The whole listing must be printed again without any alteration.

**EXCERPTED RECORDS:**
━━━

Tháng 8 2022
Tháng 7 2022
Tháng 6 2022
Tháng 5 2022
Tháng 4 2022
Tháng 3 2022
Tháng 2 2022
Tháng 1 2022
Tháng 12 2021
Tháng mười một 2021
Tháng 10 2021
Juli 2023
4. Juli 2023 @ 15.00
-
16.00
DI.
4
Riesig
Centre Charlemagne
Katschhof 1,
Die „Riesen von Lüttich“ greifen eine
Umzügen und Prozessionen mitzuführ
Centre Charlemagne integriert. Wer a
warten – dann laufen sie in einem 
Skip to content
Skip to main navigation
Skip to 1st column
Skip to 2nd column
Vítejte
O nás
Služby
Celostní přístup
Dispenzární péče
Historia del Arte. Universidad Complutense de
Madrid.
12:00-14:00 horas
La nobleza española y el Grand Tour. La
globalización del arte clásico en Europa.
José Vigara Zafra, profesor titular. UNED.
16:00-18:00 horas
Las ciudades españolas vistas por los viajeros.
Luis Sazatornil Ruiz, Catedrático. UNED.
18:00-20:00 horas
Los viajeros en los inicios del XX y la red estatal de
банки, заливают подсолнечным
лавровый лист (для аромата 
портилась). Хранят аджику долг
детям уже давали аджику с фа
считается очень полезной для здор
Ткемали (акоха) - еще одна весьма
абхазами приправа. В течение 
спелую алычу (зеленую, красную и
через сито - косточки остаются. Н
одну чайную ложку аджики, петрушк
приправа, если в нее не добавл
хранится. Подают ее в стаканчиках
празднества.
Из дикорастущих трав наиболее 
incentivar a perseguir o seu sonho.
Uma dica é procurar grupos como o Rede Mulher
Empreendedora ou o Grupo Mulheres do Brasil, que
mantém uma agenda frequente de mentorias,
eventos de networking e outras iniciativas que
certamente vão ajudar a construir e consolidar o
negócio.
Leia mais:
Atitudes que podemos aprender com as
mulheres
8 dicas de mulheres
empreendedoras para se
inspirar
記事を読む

━━━

**OUTPUT:**
Tháng 8 2022
Tháng 7 2022
Tháng 6 2022
Tháng 5 2022
Tháng 4 2022
Tháng 3 2022
Tháng 2 2022
Tháng 1 2022
Tháng 12 2021
Tháng mười một 2021
Tháng 10 2021
Juli 2023
4. Juli 2023 @ 15.00
-
16.00
DI.
4
Riesig
Centre Charlemagne
Katschhof 1,
Die „Riesen von Lüttich“ greifen eine
Umzügen und Prozessionen mitzuführ
Centre Charlemagne integriert. Wer a
warten – dann laufen sie in einem 
Skip to content
Skip to main navigation
Skip to 1st column
Skip to 2nd column
Vítejte
O nás
Služby
Celostní přístup
Dispenzární péče
Historia del Arte. Universidad Complutense de
Madrid.
12:00-14:00 horas
La nobleza española y el Grand Tour. La
globalización del arte clásico en Europa.
José Vigara Zafra, profesor titular. UNED.
16:00-18:00 horas
Las ciudades españolas vistas por los viajeros.
Luis Sazatornil Ruiz, Catedrático. UNED.
18:00-20:00 horas
Los viajeros en los inicios del XX y la red estatal de
банки, заливают подсолнечным
лавровый лист (для аромата 
портилась). Хранят аджику долг
детям уже давали аджику с фа
считается очень полезной для здор
Ткемали (акоха) - еще одна весьма
абхазами приправа. В течение 
спелую алычу (зеленую, красную и
через сито - косточки остаются. Н
одну чайную ложку аджики, петрушк
приправа, если в нее не добавл
хранится. Подают ее в стаканчиках
празднества.
Из дикорастущих трав наиболее 
incentivar a perseguir o seu sonho.
Uma dica é procurar grupos como o Rede Mulher
Empreendedora ou o Grupo Mulheres do Brasil, que
mantém uma agenda frequente de mentorias,
eventos de networking e outras iniciativas que
certamente vão ajudar a construir e consolidar o
negócio.
Leia mais:
Atitudes que podemos aprender com as
mulheres
8 dicas de mulheres
empreendedoras para se
inspirar
記事を読む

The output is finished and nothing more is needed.